Exercise description: Find each line in the entries below that contains the word "table", and copy those lines.

------ Input for this task

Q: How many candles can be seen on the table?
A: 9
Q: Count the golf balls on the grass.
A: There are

------------
------ Input for this task

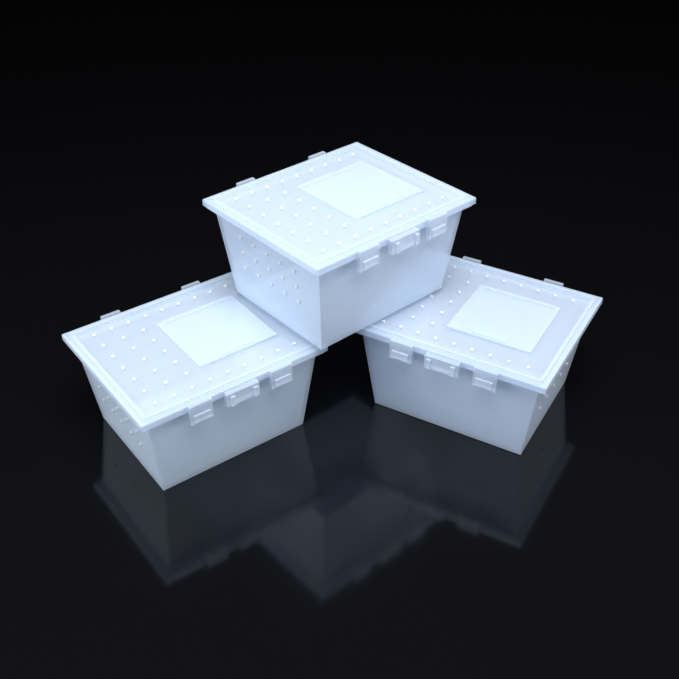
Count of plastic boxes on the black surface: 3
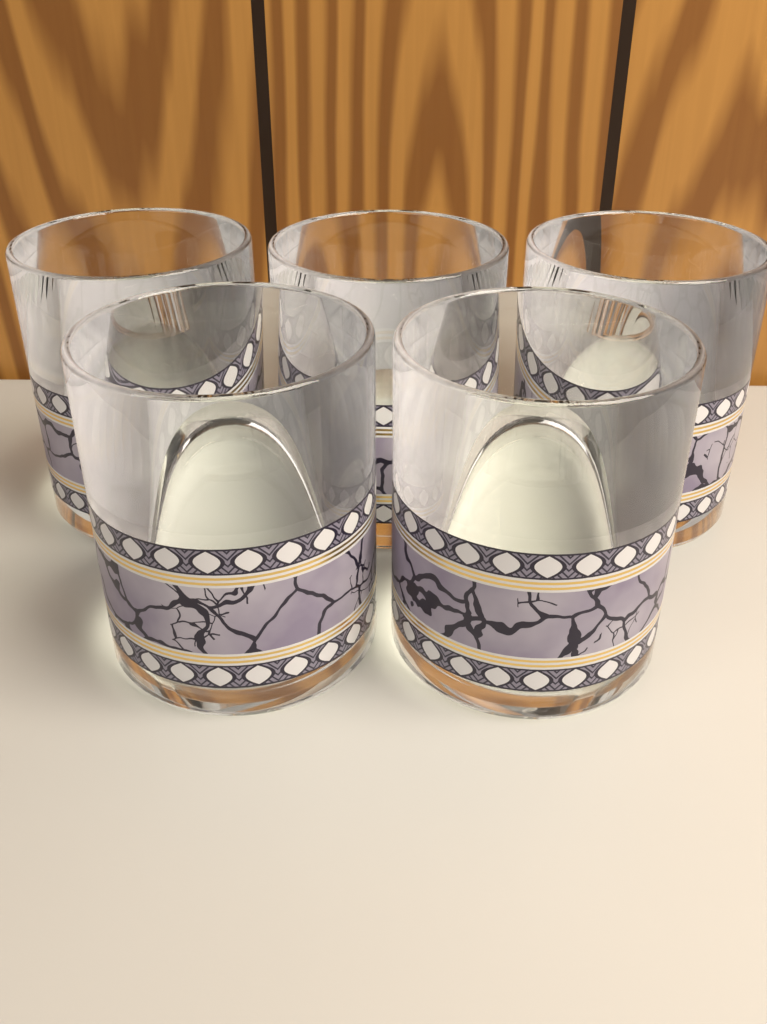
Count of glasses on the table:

------------

Reply to the exercise:
Q: How many candles can be seen on the table?
Count of glasses on the table:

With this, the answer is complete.